Exercise objective - Copy every line from the records below that carries the word "старцы".

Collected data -

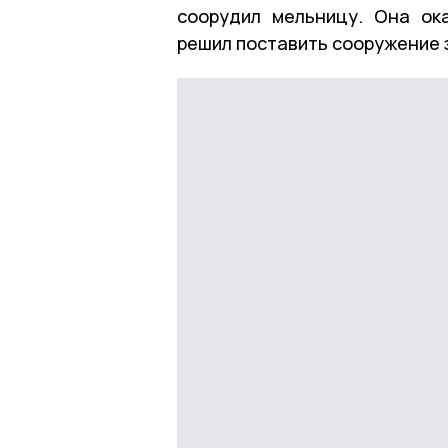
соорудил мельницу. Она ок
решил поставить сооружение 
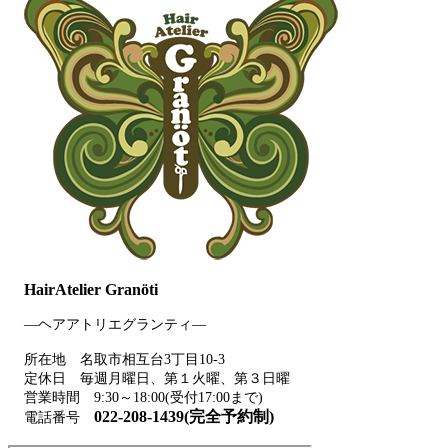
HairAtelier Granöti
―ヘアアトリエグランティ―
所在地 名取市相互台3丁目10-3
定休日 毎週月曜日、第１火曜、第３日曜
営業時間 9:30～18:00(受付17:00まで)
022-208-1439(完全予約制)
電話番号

---

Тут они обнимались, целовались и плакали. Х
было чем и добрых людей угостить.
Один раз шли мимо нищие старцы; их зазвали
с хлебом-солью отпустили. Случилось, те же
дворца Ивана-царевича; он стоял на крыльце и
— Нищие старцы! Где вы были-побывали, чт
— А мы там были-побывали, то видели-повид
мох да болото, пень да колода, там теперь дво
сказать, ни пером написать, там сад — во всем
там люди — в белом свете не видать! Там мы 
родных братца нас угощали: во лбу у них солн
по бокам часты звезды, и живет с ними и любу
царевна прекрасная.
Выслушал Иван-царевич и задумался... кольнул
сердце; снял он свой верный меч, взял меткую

Task solution -
Один раз шли мимо нищие старцы; их зазвали
— Нищие старцы! Где вы были-побывали, чт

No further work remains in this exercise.